Some of those nations, including Pierce Fragoso’s tribal community of about 3,000 members, are still struggling for federal recognition.

One of the consultants for the exhibition, Pierce Fragoso works at the admissions department at the University of Pennsylvania, where she also coordinates Native American recruitment.  The biggest challenge in anything that has to do with Native Americans, she said, is moving away from the common misconceptions.

“I certainly got in trouble in first grade when someone said there are no native people on the East Coast. I said, ‘Wait a minute, I’m sitting right here!'” Fragoso recounts in one of the documentaries in the exhibition.

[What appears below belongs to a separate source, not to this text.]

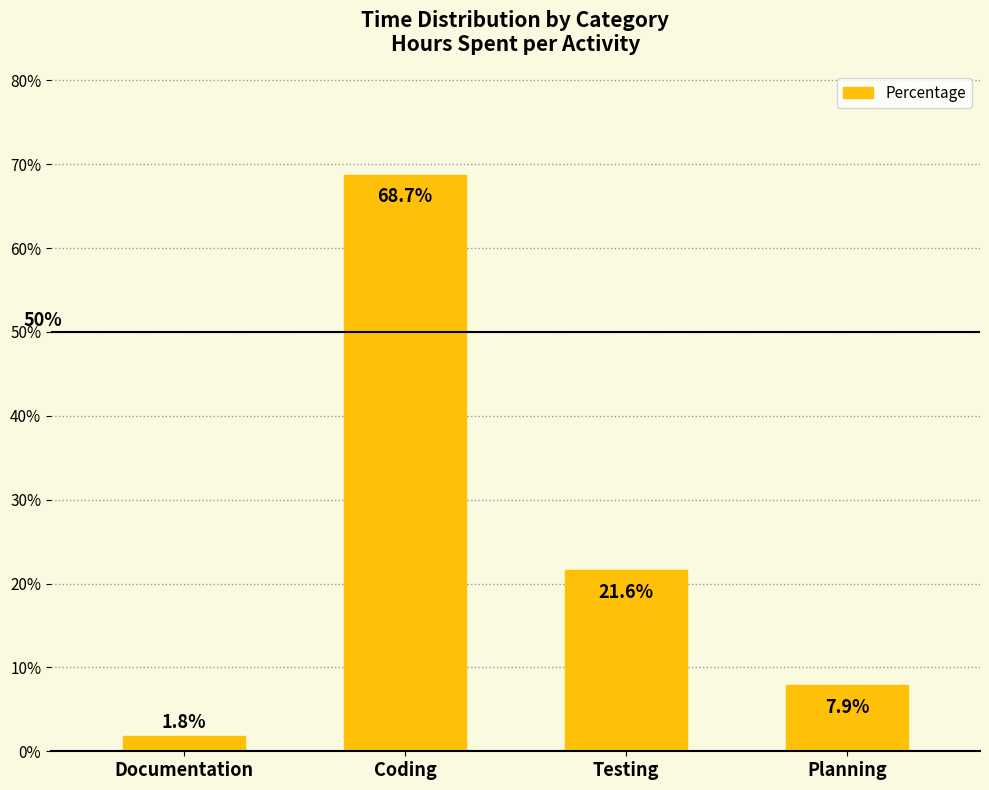

The chart shows a value of 0.2 at Testing. True or false?

True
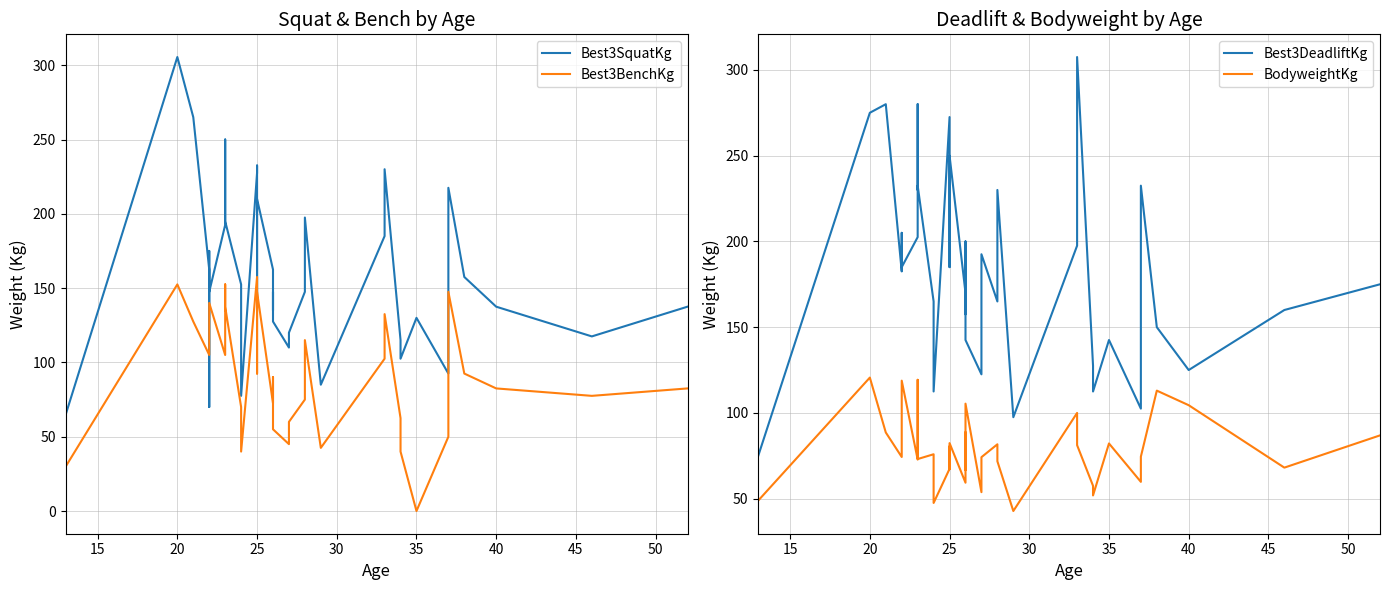

What is the label of the 36th point from the right?

20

The film explains that it’s not unusual that the area Lenni-Lenape presence was hidden under somewhat arbitrary federal actions.  “Without their knowledge, Census takers in the late 1800s listed them as Negro or black removing their Native American identities with the stroke of a pen,” Pierce Fragoso said.

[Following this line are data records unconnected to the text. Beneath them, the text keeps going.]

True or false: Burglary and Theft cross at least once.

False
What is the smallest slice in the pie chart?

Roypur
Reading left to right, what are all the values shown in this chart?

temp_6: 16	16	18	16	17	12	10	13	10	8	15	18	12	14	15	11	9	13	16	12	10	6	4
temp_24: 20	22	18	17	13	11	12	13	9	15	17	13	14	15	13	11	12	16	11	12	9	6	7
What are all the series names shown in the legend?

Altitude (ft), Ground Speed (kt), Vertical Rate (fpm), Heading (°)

Native American influence is enormous

“One of the difficult challenges of this topic,” said Lucy Fowler Williams, exhibition lead curator, is that Native America is so diverse.  “It’s such a huge area, there’s no poster child, there no one leader or even a few leaders.”

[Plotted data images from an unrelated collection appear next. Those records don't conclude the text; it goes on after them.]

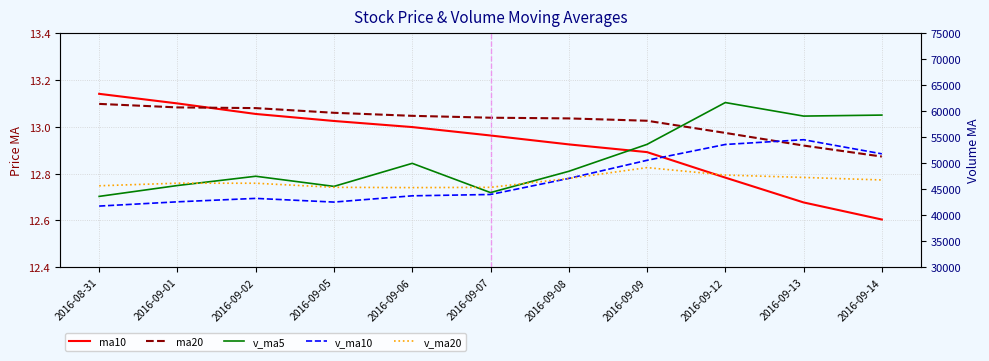

Reading left to right, what are all the values shown in this chart?

ma10: 2016-08-31=13.1	2016-09-01=13.1	2016-09-02=13.1	2016-09-05=13.0	2016-09-06=13.0	2016-09-07=13.0	2016-09-08=12.9	2016-09-09=12.9	2016-09-12=12.8	2016-09-13=12.7	2016-09-14=12.6
ma20: 2016-08-31=13.1	2016-09-01=13.1	2016-09-02=13.1	2016-09-05=13.1	2016-09-06=13.0	2016-09-07=13.0	2016-09-08=13.0	2016-09-09=13.0	2016-09-12=13.0	2016-09-13=12.9	2016-09-14=12.9
v_ma5: 2016-08-31=43626.6	2016-09-01=45715.9	2016-09-02=47498.6	2016-09-05=45549.1	2016-09-06=49979.2	2016-09-07=44357.7	2016-09-08=48446.9	2016-09-09=53628.8	2016-09-12=61668.5	2016-09-13=59067.4	2016-09-14=59259.4
v_ma10: 2016-08-31=41764.5	2016-09-01=42581.7	2016-09-02=43242.3	2016-09-05=42532.2	2016-09-06=43736.5	2016-09-07=43992.2	2016-09-08=47081.4	2016-09-09=50563.7	2016-09-12=53608.8	2016-09-13=54523.3	2016-09-14=51808.5
v_ma20: 2016-08-31=45667.6	2016-09-01=46165.8	2016-09-02=46155.3	2016-09-05=45371.4	2016-09-06=45314.6	2016-09-07=45367.7	2016-09-08=47068.5	2016-09-09=49158.2	2016-09-12=47728.2	2016-09-13=47270.9	2016-09-14=46786.5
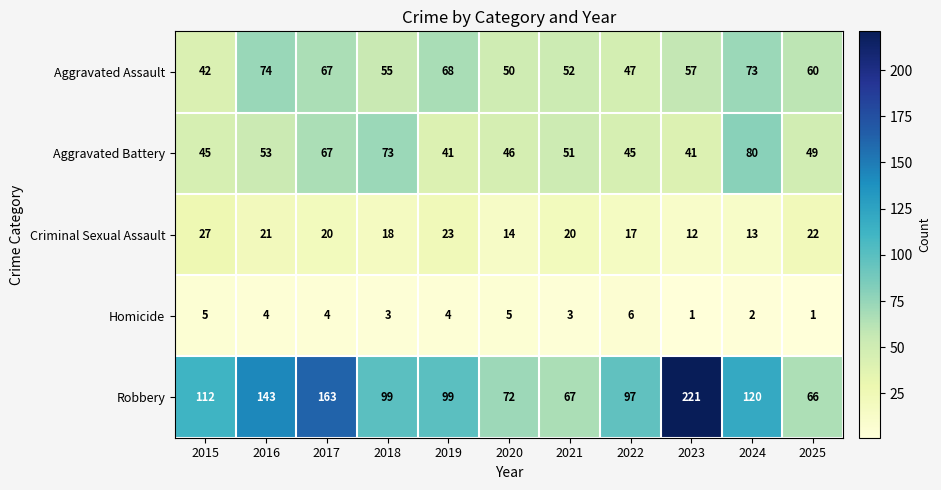

What is the average value of the Robbery series?

114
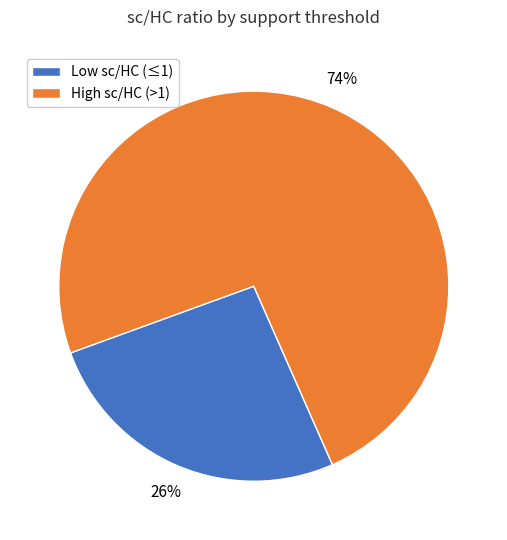

To the nearest percent, what is the difference between the largest and smallest slice percentages?

48%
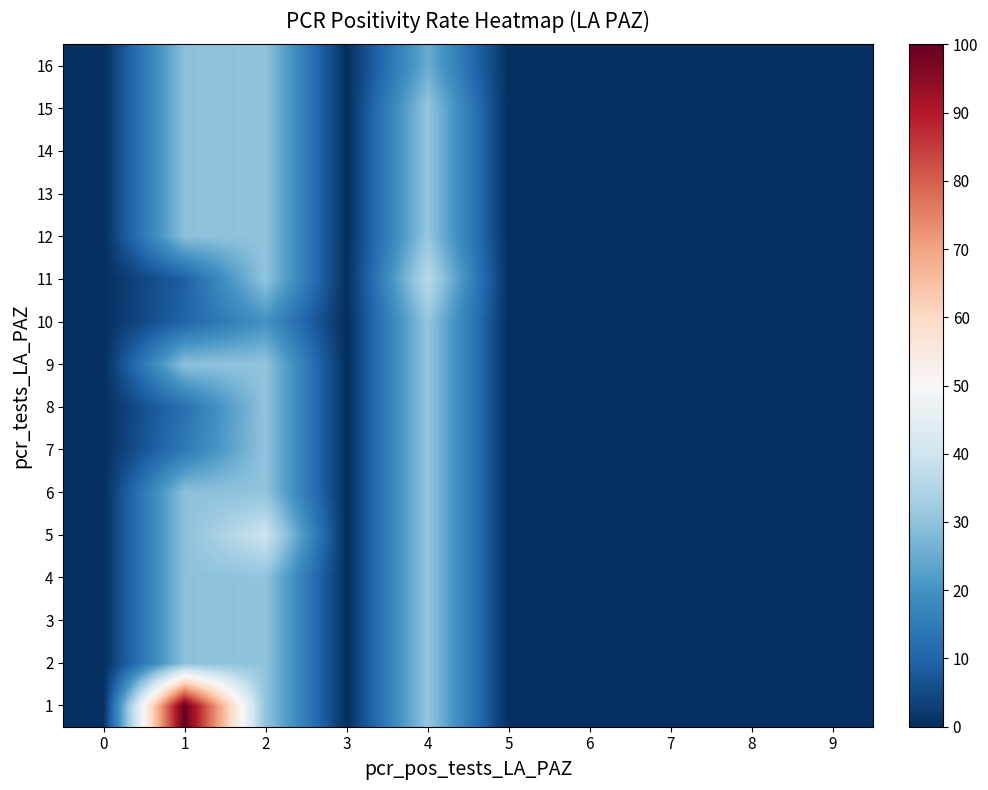

Which has a higher value, 8 or 9?

8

But she offers some surprising facts such as that almost  80 percent of Native Americans live in cities, not reservations or native communities.

To tell the stories, Williams surrounded herself with Native American consultants and advisers from around the country who could speak about the common threads of sovereignty, history, culture, ancestral lands  and traditions.

But now the challenge is to devise compelling techniques to explore these issues.   Williams, who is also the senior keeper of the American Collection at the Penn Museum,  wanted to avoid some of the most conventional ways institutions have showcased ancient cultures and their ongoing ties to the present.

“So I did not want to organize the show geographically. I wanted instead to think of native people in new ways,” she said. “I centered the show on celebrations and commemorations, the importance of land  and new social, legislative and economic initiatives  undertaken by different tribes.”

To do so, the show uses almost circular exhibition spaces surrounding an inner core.  A virtual storytelling campfire is framed by interactive towers where hundreds of personal and tribal stories can be accessed through touch screens. The outer circle is for art work old and new, from the ancient artifacts to work created by Native American artists in the past few years.

One of the  documentaries is about modern artists and their take on ancestry, identity and everyday life. One segment focuses on Pueblo embroidery artist Shaun Tafoya.

“Pueblo people have always prayed for people around the world, so it was no different when terror struck America,” Tafoya said.  Tafoya responded by embroidering  a memorial prayer tapestry to honor the victims of 9/11.

Historical ties to Philadelphia

Throughout  the exhibition, the myriad connections with American history are re-established and strongly noted including the Native American historic presence in Philadelphia and the region.  In fact, the University of Pennsylvania itself  is located on ancestral Lenni-Lenape land.

The show, says renowned Cheyenne and Hodulgee Muscogee poet, scholar and activist Suzan Harjo, documents how tribes all over have historical ties to Philadelphia.

“There are native people living today whose ancestors had a direct relationship, a personal relationship with Benjamin Franklin or other founders,” she said. “The reality of a native modern person is not divorced from ancestry. It’s something that we just carry on, and it’s something that gives us a very personal feeling about it.”

Two hundred objects from the museum’s collection will rotate during the life of the show. It took five years to put  “Native American Voices: The People, Here and Now” exhibition together.  To  complete the circle, so to speak, it will remain open for the next five years, enriched by a whole calendar of cultural and social events.